I’m tired of Lecce’s tone deaf grandstanding and Ford’s lies. What we need is truth and action. It doesn’t matter what’s said in a press conference— not only has the government failed to support smaller class sizes, they’ve actually made many elementary school classes bigger. That’s right: if a school has two classes of 25 students and 10 students from each class have opted for online learning, that doesn’t result in two reasonably sized classes of 15— it could mean one class of 30 kids. Yes, those ideal classes will be collapsed into one large group and one of the teachers, now considered surplus, would be assigned to online learning or another role.

What’s that sound you hear?
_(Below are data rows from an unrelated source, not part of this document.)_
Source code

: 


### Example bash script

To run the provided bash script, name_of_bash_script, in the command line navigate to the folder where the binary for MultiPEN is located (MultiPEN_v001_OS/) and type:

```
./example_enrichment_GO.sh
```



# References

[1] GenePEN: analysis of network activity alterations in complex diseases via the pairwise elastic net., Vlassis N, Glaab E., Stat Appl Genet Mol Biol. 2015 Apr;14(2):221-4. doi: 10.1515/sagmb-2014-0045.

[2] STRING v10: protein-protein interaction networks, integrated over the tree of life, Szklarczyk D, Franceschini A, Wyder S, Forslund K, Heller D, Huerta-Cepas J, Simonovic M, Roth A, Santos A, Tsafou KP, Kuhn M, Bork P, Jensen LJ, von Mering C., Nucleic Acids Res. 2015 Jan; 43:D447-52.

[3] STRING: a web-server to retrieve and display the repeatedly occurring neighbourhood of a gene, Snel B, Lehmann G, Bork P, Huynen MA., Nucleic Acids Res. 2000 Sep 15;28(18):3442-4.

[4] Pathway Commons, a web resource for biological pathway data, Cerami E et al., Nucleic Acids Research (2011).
Just me and thousands of other parents, collectively screaming into the void.


This situation is ridiculous, and it goes against every credible medical recommendation we’ve seen. A much-publicized Sick Kids report stated, “Our recommendation from an overall health perspective is that children and youth return to a daily school model with risk mitigation strategies in place.” These mitigation strategies were clearly outlined within the report and included smaller class sizes, symptom screening, wearing face masks, student cohorting, handwashing, ventilation and social distancing. It recognizes that while two metres is the standard recommendation for social distancing, a minimum of one metre may be more achievable in elementary schools. In reality, when you’re looking at overcrowded classrooms, you’d be lucky to get a solid half metre between desks.
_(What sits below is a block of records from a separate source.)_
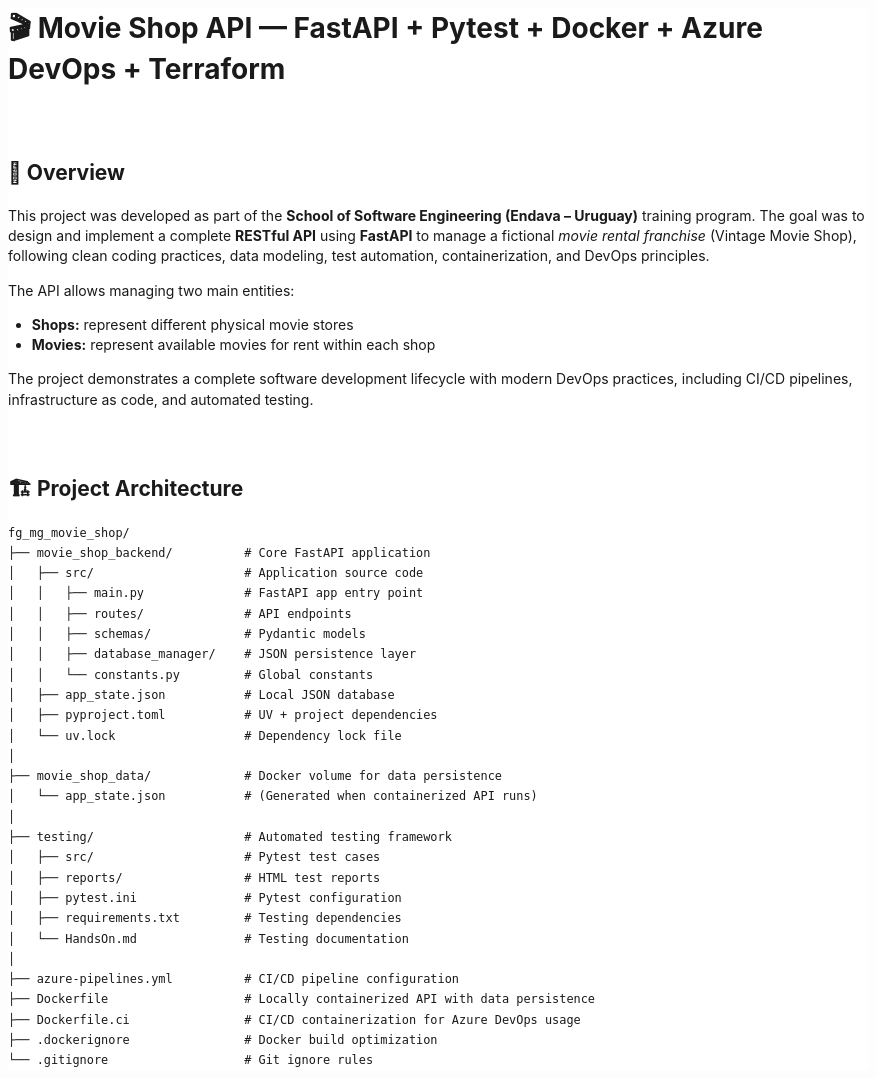 # 🎬 Movie Shop API — FastAPI + Pytest + Docker + Azure DevOps + Terraform

<br>

## 🧠 Overview

This project was developed as part of the **School of Software Engineering (Endava – Uruguay)** training program. The goal was to design and implement a complete **RESTful API** using **FastAPI** to manage a fictional *movie rental franchise* (Vintage Movie Shop), following clean coding practices, data modeling, test automation, containerization, and DevOps principles.

The API allows managing two main entities:
- **Shops:** represent different physical movie stores
- **Movies:** represent available movies for rent within each shop

The project demonstrates a complete software development lifecycle with modern DevOps practices, including CI/CD pipelines, infrastructure as code, and automated testing.

<br>

## 🏗️ Project Architecture

```
fg_mg_movie_shop/
├── movie_shop_backend/          # Core FastAPI application
│   ├── src/                     # Application source code
│   │   ├── main.py              # FastAPI app entry point
│   │   ├── routes/              # API endpoints
│   │   ├── schemas/             # Pydantic models
│   │   ├── database_manager/    # JSON persistence layer
│   │   └── constants.py         # Global constants
│   ├── app_state.json           # Local JSON database
│   ├── pyproject.toml           # UV + project dependencies
│   └── uv.lock                  # Dependency lock file
│
├── movie_shop_data/             # Docker volume for data persistence
│   └── app_state.json           # (Generated when containerized API runs)
│
├── testing/                     # Automated testing framework
│   ├── src/                     # Pytest test cases
│   ├── reports/                 # HTML test reports
│   ├── pytest.ini               # Pytest configuration
│   ├── requirements.txt         # Testing dependencies
│   └── HandsOn.md               # Testing documentation
│
├── azure-pipelines.yml          # CI/CD pipeline configuration
├── Dockerfile                   # Locally containerized API with data persistence
├── Dockerfile.ci                # CI/CD containerization for Azure DevOps usage
├── .dockerignore                # Docker build optimization
└── .gitignore                   # Git ignore rules
```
Kelly Iggers is a parent and a teacher-librarian with the Toronto District School Board (TDSB) who has been advocating for a safe September. “I was shattered by the provincial government's plan to return with no reduction in class sizes,” Iggers explains, noting that she’d been “naively optimistic” before details were announced. (In fairness, Lecce himself stated on camera that classes would likely resume in an adaptive model with “no more than 15 students” in a room.) Iggers started a petition asking Ford and Lecce to reduce class sizes in order to allow for proper social distancing measures. At present, the petition has over 250,000 signatures and has led to the formation of OntarioSafe, a volunteer-led group advocating for safe and equitable conditions in public schools.

Not only is Iggers seriously concerned about a lack of adequate health protections for children, educators and their families, she recognizes the impact that safe school reopenings could have on our economy. “The current situation has forced many parents—particularly women—to give up or reduce their employment,” she says. “It's also crucial to point out that the pandemic has disproportionately impacted marginalized communities in Ontario. A safe school reopening plan is needed for all Ontarians, but it is particularly needed so that we do not deepen these inequities that we are already seeing.”
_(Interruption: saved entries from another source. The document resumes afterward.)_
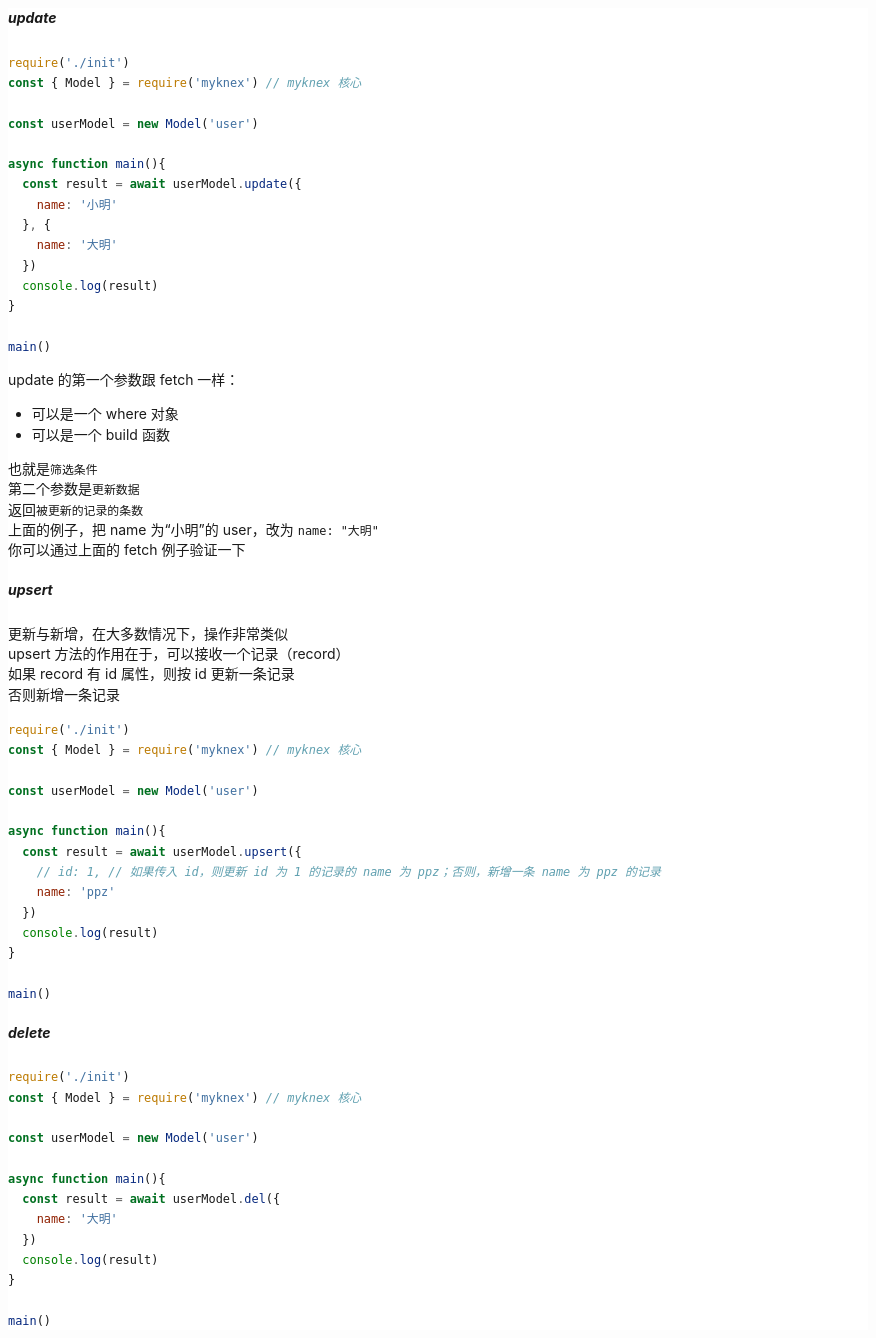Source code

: ##### update
``` js
require('./init')
const { Model } = require('myknex') // myknex 核心

const userModel = new Model('user')

async function main(){
  const result = await userModel.update({
    name: '小明'
  }, {
    name: '大明'
  })
  console.log(result)
}

main()
```
update 的第一个参数跟 fetch 一样：
+ 可以是一个 where 对象
+ 可以是一个 build 函数

也就是```筛选条件```  
第二个参数是```更新数据```  
返回```被更新的记录的条数```  
上面的例子，把 name 为“小明”的 user，改为 ```name: "大明"```  
你可以通过上面的 fetch 例子验证一下

##### upsert
更新与新增，在大多数情况下，操作非常类似  
upsert 方法的作用在于，可以接收一个记录（record）  
如果 record 有 id 属性，则按 id 更新一条记录  
否则新增一条记录  
``` js
require('./init')
const { Model } = require('myknex') // myknex 核心

const userModel = new Model('user')

async function main(){
  const result = await userModel.upsert({
    // id: 1, // 如果传入 id，则更新 id 为 1 的记录的 name 为 ppz；否则，新增一条 name 为 ppz 的记录
    name: 'ppz'
  })
  console.log(result)
}

main()
```

##### delete
``` js
require('./init')
const { Model } = require('myknex') // myknex 核心

const userModel = new Model('user')

async function main(){
  const result = await userModel.del({
    name: '大明'
  })
  console.log(result)
}

main()
```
Instead of focusing efforts on a safe, successful reopening of the Ontario public school system, government officials are passing the buck while Ford asserts that he “won’t hesitate” to initiate a second shutdown if COVID-19 outbreaks hit schools (a notion that strikes fear into the heart of every economically vulnerable working parent). Instead of prevention, we’re getting PR from Lecce and a misguided call for prayers from Ford. It’s not enough, and it’s not okay.


September is here and instead of feeling excited, I’m angry. Parents around the province are making noise and if it continues, I hope we’ll eventually be heard. Ontario doesn’t need another sudden reaction to crisis—we need evidence-based, proactive measures now. Smaller is safer, and it can be done. Our kids and communities deserve it.